WORK REQUIRED: Return all lines from the entries below in which the word "build" is present.

DATA FOR THIS EXERCISE:

──────────

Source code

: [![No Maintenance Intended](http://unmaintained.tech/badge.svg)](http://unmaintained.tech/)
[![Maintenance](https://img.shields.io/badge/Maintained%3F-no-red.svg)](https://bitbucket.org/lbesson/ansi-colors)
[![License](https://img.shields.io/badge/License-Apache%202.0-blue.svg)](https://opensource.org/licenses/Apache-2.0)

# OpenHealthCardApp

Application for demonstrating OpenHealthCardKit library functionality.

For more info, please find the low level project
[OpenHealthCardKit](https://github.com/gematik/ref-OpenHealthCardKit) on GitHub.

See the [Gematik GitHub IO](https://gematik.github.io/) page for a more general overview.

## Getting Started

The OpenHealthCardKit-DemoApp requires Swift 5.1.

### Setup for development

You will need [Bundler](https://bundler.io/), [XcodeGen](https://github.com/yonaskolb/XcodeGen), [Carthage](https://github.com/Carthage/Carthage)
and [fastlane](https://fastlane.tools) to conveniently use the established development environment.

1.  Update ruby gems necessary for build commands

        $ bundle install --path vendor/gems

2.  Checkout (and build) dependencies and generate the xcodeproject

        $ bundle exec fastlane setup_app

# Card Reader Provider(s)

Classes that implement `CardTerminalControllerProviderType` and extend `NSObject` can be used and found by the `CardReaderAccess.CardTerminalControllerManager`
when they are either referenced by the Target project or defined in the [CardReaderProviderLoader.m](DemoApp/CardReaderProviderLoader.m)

──────────

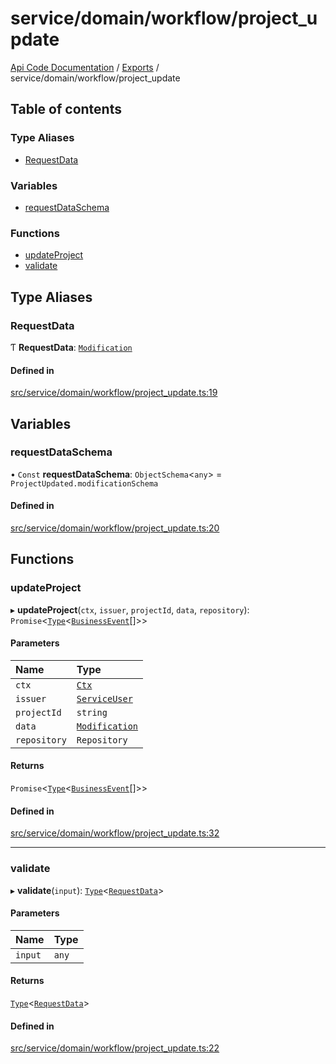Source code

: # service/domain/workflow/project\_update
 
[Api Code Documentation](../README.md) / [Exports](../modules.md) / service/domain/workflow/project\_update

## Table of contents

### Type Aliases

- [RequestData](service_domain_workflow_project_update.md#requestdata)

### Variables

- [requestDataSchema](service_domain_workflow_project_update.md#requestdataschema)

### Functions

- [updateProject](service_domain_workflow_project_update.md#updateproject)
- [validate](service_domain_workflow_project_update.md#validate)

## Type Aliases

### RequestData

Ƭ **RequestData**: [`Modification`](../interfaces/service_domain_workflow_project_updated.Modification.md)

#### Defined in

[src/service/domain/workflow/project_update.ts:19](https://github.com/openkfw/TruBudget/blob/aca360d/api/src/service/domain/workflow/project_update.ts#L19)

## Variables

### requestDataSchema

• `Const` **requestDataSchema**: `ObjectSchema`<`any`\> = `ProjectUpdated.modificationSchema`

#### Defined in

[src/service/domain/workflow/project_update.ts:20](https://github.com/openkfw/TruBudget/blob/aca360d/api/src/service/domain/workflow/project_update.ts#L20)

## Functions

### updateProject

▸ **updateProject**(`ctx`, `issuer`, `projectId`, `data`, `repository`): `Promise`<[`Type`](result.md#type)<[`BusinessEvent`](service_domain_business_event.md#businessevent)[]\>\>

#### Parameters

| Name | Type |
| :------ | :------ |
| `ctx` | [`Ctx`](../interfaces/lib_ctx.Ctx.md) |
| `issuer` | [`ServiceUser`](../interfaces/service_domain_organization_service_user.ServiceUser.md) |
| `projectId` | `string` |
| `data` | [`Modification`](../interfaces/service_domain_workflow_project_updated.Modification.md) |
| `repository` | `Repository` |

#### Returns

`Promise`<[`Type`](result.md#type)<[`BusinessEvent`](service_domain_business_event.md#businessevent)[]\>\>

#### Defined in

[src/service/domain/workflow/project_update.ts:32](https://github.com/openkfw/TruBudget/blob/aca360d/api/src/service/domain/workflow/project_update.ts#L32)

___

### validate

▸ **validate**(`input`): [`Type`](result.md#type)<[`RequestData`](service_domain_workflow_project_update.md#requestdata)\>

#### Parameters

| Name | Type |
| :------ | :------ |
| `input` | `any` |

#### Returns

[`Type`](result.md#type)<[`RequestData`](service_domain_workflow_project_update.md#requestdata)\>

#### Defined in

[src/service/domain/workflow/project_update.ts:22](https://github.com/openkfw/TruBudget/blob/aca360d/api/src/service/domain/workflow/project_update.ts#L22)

──────────

SOLUTION TO THE PROBLEM:
1.  Update ruby gems necessary for build commands
2.  Checkout (and build) dependencies and generate the xcodeproject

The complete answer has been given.